> **Pixel coordinate listings**:
****
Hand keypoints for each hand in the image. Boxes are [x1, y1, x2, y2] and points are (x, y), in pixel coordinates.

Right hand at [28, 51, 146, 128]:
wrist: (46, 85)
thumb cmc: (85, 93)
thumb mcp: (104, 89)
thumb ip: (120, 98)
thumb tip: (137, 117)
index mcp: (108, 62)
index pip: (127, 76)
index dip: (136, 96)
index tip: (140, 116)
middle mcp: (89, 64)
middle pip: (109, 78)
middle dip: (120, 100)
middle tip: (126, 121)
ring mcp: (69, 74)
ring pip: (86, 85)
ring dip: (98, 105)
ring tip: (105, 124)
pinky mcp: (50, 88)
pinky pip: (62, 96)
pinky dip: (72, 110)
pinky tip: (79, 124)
****
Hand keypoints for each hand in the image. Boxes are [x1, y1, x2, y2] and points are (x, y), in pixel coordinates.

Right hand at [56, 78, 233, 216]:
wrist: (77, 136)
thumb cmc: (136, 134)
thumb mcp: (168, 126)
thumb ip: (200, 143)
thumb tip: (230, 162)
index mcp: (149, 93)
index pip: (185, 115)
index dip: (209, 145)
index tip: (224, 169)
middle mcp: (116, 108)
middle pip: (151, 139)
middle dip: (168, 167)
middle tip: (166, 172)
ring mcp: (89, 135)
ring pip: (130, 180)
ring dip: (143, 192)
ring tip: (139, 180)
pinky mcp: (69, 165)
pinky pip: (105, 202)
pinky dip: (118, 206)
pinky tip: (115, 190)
****
> **WHAT IS NEEDED**: Only the lines above starting with the one with "thumb tip: (137, 117)" and going through the one with "pinky tip: (79, 124)" are to be copied, word for word and with both ends kept.

> **REPLY TO THE TASK**:
thumb tip: (137, 117)
index mcp: (108, 62)
index pip: (127, 76)
index dip: (136, 96)
index tip: (140, 116)
middle mcp: (89, 64)
middle pip: (109, 78)
middle dip: (120, 100)
middle tip: (126, 121)
ring mcp: (69, 74)
ring pip: (86, 85)
ring dip: (98, 105)
ring tip: (105, 124)
pinky mcp: (50, 88)
pinky pip: (62, 96)
pinky dip: (72, 110)
pinky tip: (79, 124)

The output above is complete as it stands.